Danfoss, Baltimore, MD, recently developed Cool.it, a technology platform designed to improve temperature control and transparency throughout the cold chain—from food production through transportation, warehousing, distribution and retail. The scalable, cloud-based system provides end-to-end product visibility and incident alerts.
By collecting real-time temperature data and utilizing easy-to-read dashboards—available on computers, mobile phones and tablets—the system facilitates the sharing of data and can help increase efficiency, reduce risk of food waste and improve traceability. As an open platform, Cool.it is compatible with temperature-monitoring solutions from various manufacturers.
BluLine Solutions, Pittsburgh, recently introduced the Blulog wireless temperature monitoring solution to North America. The solution includes RF data loggers that communicate over long distances to a gateway hub connected to the internet. They log critical temperature conditions in cold-storage facilities, and are suitable for grocery cold storage, retail display cases and refrigerated truck transport.
The company’s data loggers and temperature recorders operate on the same cloud system, a web portal interface where registered users can program the devices, download reports, and view charts and the geographic history of tracked products.
BluLine Solutions also offers ColdFinder, which is designed for retail cold storage. It works by integrating cloud-connected data loggers with cold-storage promotional product inventory. “Not only does the grocery store log their cold-storage conditions with ColdFinder, the system can serve as a promotional sales tool,” says Catherine Hornsby, chief marketing officer. Once the customer scans a QR code on the retail cold case to ensure that the product was stored at proper temperatures, they can receive cross-promotional merchandising product alerts or coupons.
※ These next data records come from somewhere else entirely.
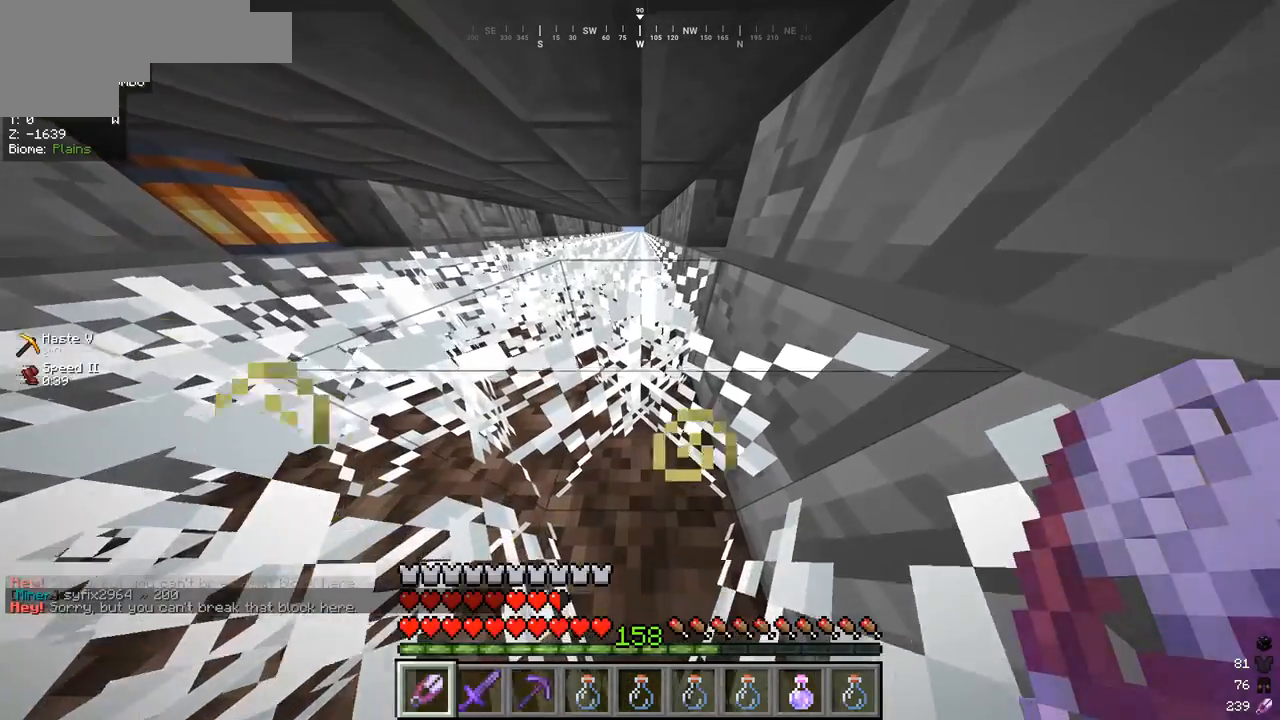
{"keys": ["w"], "mouse": [], "events": []}
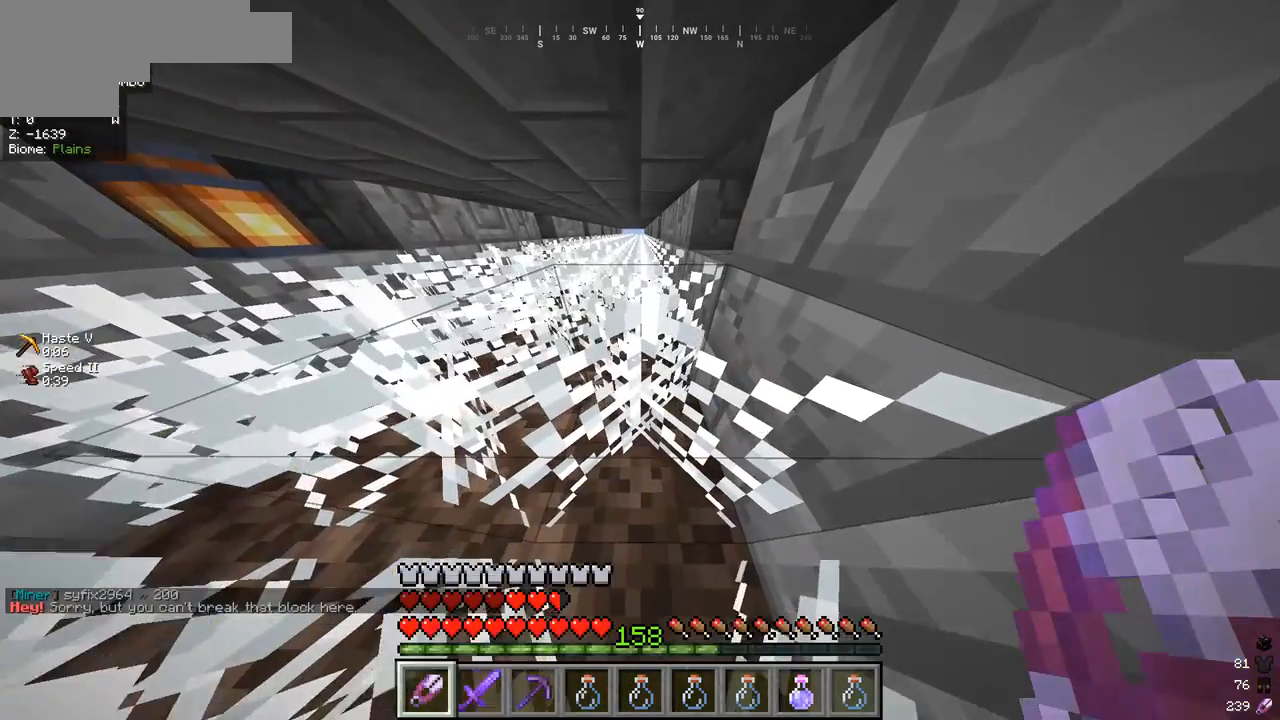
{"keys": ["w"], "mouse": [], "events": []}
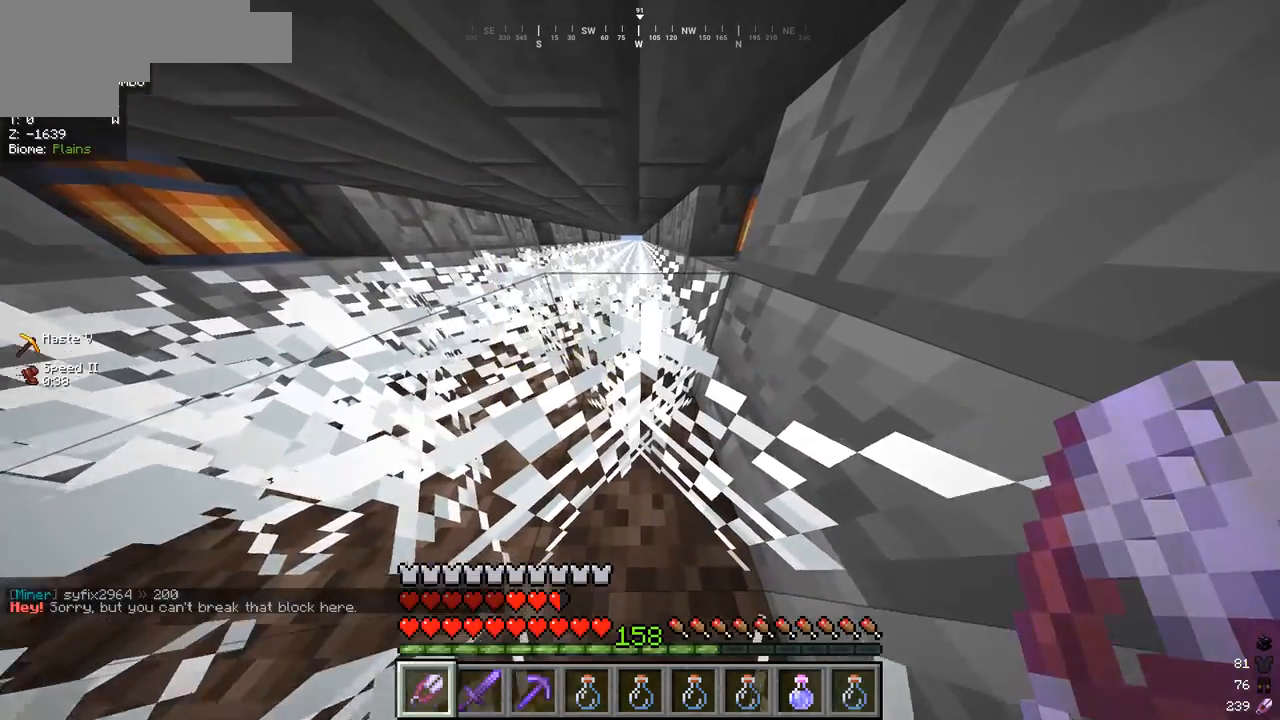
{"keys": ["w"], "mouse": [], "events": []}
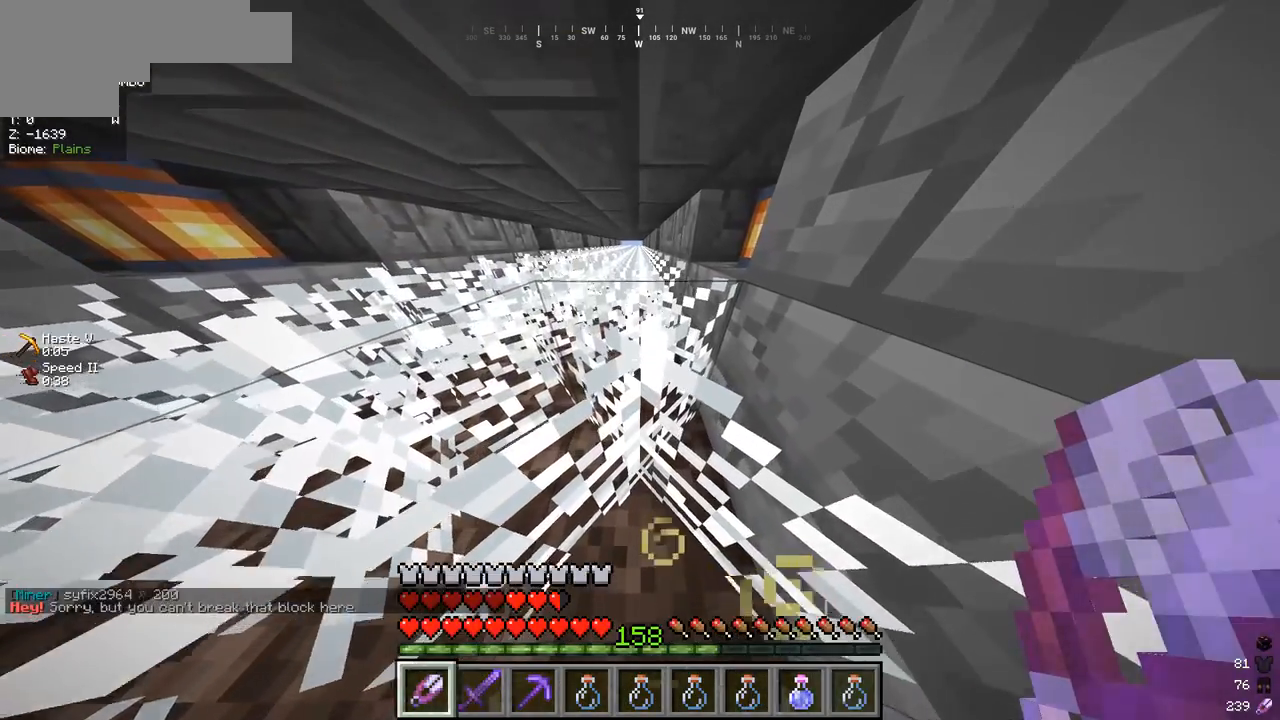
{"keys": ["w"], "mouse": [], "events": []}
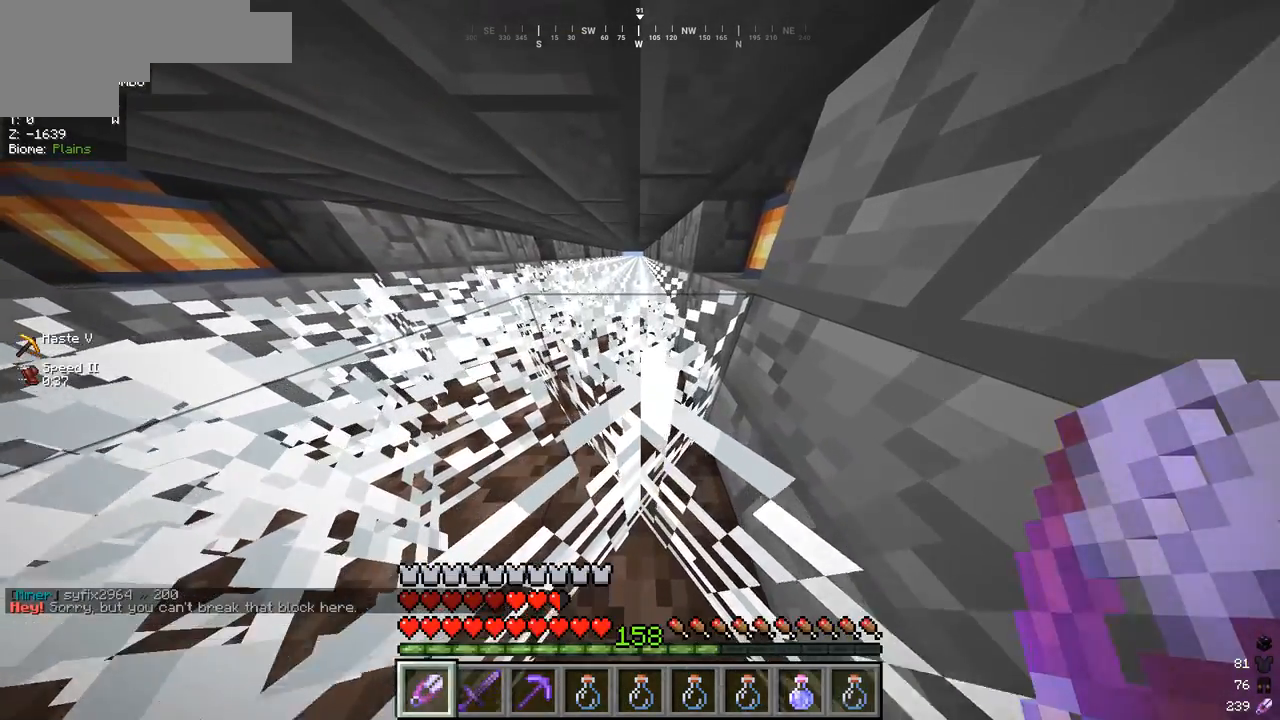
{"keys": ["w"], "mouse": ["left"], "events": [[67, "mouse_left", "down"]]}
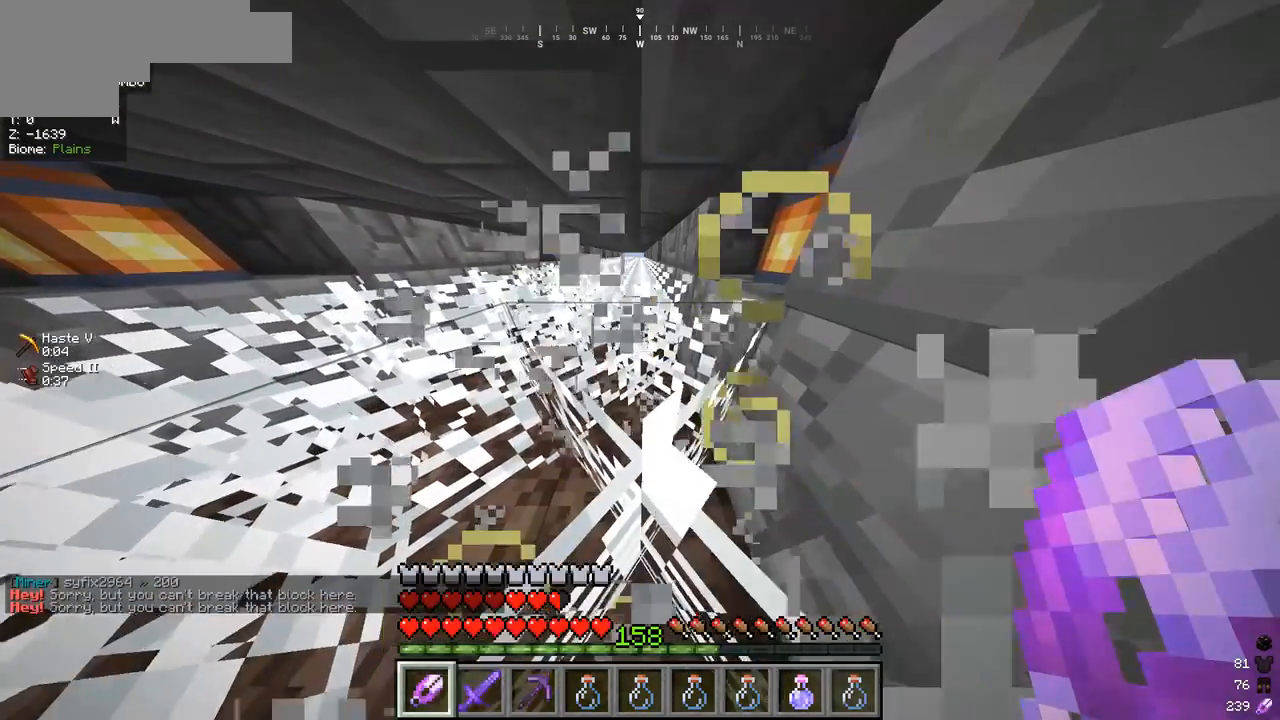
{"keys": [], "mouse": [], "events": [[467, "mouse_left", "up"], [467, "w", "up"]]}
Zebra Technologies is testing a food safety and monitoring solution that allows sensors to be paired with a product barcode to capture data such as temperature, humidity, shock and tilt to every shipment. For example, the solution could allow a company to monitor a food shipment and capture in near real time any changes during transport and distribution.
“The solution reports these changes via alerts and notifications to a handheld device used by the operator, as well as the transport carrier, in real time. It also applies machine-learning algorithms to determine what the effect of those changes means to the shipment,” Cusack says.
Our interconnected future
Most cold-storage facilities are going wireless. “Wireless technology (RF) is the norm in most cold-storage operations. Automation is common in just about every facility in Europe, which is driven by the cost of land and labor. As we reach a tipping point with labor challenges in the U.S., we will see more facilities adopt automation as a solution. There already are several examples of this in the U.S. third-party cold-storage industry, as companies have introduced fully automated ASRS (automated storage and retrieval) systems,” says Corey Rosenbusch, president and CEO, Global Cold Chain Alliance, Alexandria, VA.
Energy savings is another benefit of the evolution of cold-storage management. “Bakers are really driving efficiency throughout the production process, which includes the cold and refrigerated storage area,” says MacKie. “ABA’s EnergyStar partnership with the EPA has taken off, with more than 100 baking facilities taking part and more facilities accomplishing the goal of 10 percent reduction in energy usage.”